• [Task item]
In the passage about Nebuchadnezzar's dream, what material were the ten toes made of?

• [Document section]
= = = = =
It’s rule began in 63BC and the Western empire collapsed in 476AD but it is hard to date the end of the Roman Empire because the Eastern empire continued and no other world kingdom ever took it’s place. This leads me to mention the next part of Nebuchadnezzar’s dream, the eschatological part.

5. The TEN TOES were made of IRON MIXED WITH CLAY.

And, most scholars believe that these ten toes represent an unstable confederation of nations today.  And in the future, ten nations that still have the “iron” of Rome’s influence but nations that are weak like clay.  This 10, nation confederation is also mentioned in Daniel chapter 7 and Revelation chapter 13.  In verse 44 Daniel says,“In the time of those things, the God of Heaven will set up a kingdom that will never be destroyed, nor will it be left to another people. It will crush all those kingdoms and bring them to an end but it will itself endure forever.”

6. In the dream, this was symbolized by a rock, not cut by human hands, a rock that struck the statue on its feet of iron and clay and smashed the entire statue to dust.
= = = = =
• [Record excerpts]

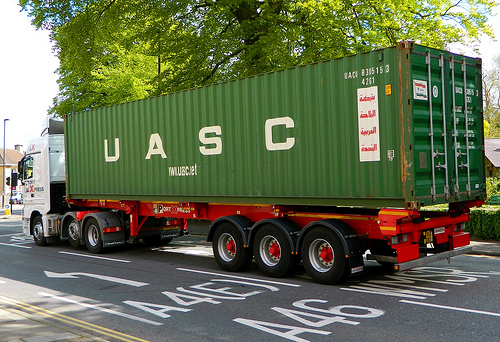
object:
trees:
[46, 0, 207, 117]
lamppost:
[1, 118, 13, 205]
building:
[0, 145, 33, 197]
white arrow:
[43, 267, 149, 289]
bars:
[426, 49, 471, 201]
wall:
[411, 47, 484, 203]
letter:
[103, 137, 121, 163]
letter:
[197, 125, 224, 157]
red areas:
[358, 215, 470, 257]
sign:
[356, 85, 378, 161]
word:
[358, 140, 377, 155]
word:
[358, 125, 377, 136]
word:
= = = = =
• [Response to this task]
Iron mixed with clay.